Re: [PATCH v3 20/21] __dentry_kill(): new locking scheme

From: Al Viro

Date: Wed Jan 21 2026 - 16:54:12 EST


On Tue, Jul 08, 2025 at 06:45:14AM +0200, Max Kellermann wrote:

> I believe the busy-wait was accidental.
> I've been trying to make you aware that this is effectively a
> busy-wait, one that can take a long time burning CPU cycles, but I
> have a feeling I can't reach you.
>
> Al, please confirm that it was your intention to busy-wait until dying
> dentries disappear!

It's not so much an intention as having nothing good to wait on.

Theoretically, there's a way to deal with that - dentry in the middle
of stuck iput() from dentry_unlink_inode() from __dentry_kill() is
guaranteed to be
* negative
* unhashed
* not in-lookup

What we could do is adding an hlist_head aliased with ->d_alias, ->d_rcu
and ->d_in_lookup_hash.

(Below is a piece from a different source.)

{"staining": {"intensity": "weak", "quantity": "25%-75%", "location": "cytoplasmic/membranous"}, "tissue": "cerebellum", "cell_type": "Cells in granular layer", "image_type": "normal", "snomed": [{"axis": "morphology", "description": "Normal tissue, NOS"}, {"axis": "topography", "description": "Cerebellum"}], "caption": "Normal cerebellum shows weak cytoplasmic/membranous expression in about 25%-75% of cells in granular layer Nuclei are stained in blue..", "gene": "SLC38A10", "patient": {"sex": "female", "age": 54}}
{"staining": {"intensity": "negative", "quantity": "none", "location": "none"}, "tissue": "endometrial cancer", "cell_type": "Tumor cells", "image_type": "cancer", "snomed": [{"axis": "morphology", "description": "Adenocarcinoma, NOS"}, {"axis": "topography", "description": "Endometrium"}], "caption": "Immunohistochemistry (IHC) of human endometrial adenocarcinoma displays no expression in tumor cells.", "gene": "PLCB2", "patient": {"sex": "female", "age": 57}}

Then select_collect2() running into a dentry
with negative refcount would set _that_ as victim and bugger off, same
as we do for ones on shrink lists.

shrink_dcache_parent() would do this:
if (data.victim) {
struct dentry *v = data.victim;

spin_lock(&v->d_lock);
if (v->d_lockref.count < 0 &&
!(v->d_flags & DCACHE_DENTRY_KILLED)) {
init_completion(&data.completion);
hlist_add_head(&data.node, &v->d_new_field);
spin_unlock(&v->d_lock);
rcu_read_unlock();
wait_for_completion(&data.completion);
} else if (!lock_for_kill(data.victim)) {
spin_unlock(&data.victim->d_lock);
rcu_read_unlock();
} else {
shrink_kill(data.victim);
}

and dentry_unlist() -
dentry->d_flags |= DCACHE_DENTRY_KILLED;
while (unlikely(dentry->d_new_field.first)) {
struct select_data *p;

p = hlist_entry(dentry->d_new_field.first,
struct select_data,
node);
hlist_del_init(&p->node);
complete(&p->complete);
}
...

AFAICS, that ought to be safe and would guaratee progress on each
iteration in shrink_dcache_parent() (note that finding negative
refcount and seeing that it had already been past dentry_unlist()
would mean falling through to lock_for_kill() and instantly
failing there; in any case, that dentry definitely won't be
found on any subsequent d_walk(), so we still get progress there).

Comments?